Abejorral is a town and municipality in Antioquia Department, Colombia. Part of the subregion of Eastern Antioquia. It borders to the north with the municipalities of Montebello, La Ceja and La Unión, to the east with municipality of Sonsón, to the south with the department of Caldas and to the west with the municipalities of Santa Bárbara y Montebello.

It was founded in 1805 by José Antonio Villegas, although some believe it was in 1811. The latter was the year when the titles of the land were officially donated to the then existing residents.
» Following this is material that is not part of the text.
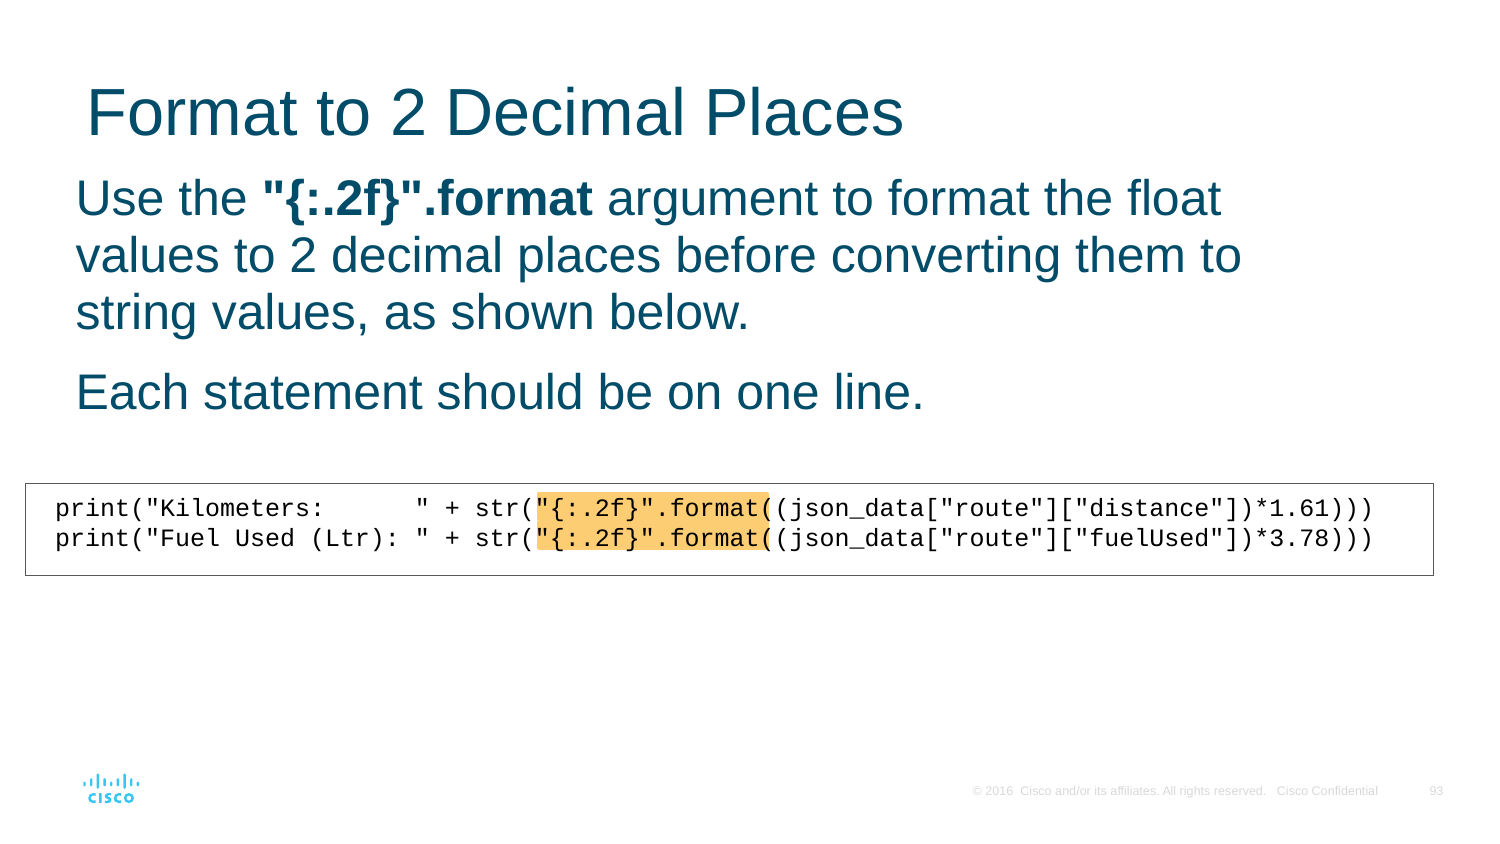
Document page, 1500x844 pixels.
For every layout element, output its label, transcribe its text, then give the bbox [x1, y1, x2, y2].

text_box print("Kilometers: " + str("{:.2f}".format((json_data["route"]["distance"])*1.61))) print("Fuel Used (Ltr): " + str("{:.2f}".format((json_data["route"]["fuelUsed"])*3.78))) [25, 483, 1434, 576]
list Use the "{:.2f}".format argument to format the float values to 2 decimal places before converting them to string values, as shown below. Each statement should be on one line. [51, 162, 1387, 433]
title Format to 2 Decimal Places [71, 55, 1441, 176]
Abejorral is one of the oldest municipalities in the Antioquia Subdivision and Colombia, It is known for its colonial times homes which are part of the Historical National Registry. Its topography is ideal for hiking  and cycling activities with beautiful panoramic views of river and valleys;  some of them  will provide beautiful conditions for wild camping specially along the Arama River or the Aures River. Abejorral has some touristic features highlighted by foreigners as unique like " La Casa en el Aire"  and the" Aures River Waterfall ". Another ideas about the options to visit and recommendations are part of this new blog "Orientese"

Sites of interest

Most of the town is a historical site; the architecture that has survived through the years gives Abejorral the aspect of a city "suspended" in the colonial era, which is the reason that a part of the municipality was declared National monument. Sites of interest include:

 Nuestra Señora del Carmen parish church.
 Nuestra Señora de los Dolores chapel.
 Hospital chapel.
 Municipal Cemetery.

 The Ancient Presbytery (Antigua Casa Cural).
 The founder's house (Casa del fundador).
 The Orange House (La Casa Naranjada).

Climate
Abejorral has a subtropical highland climate (Cfb) with cool and rainy weather year-round.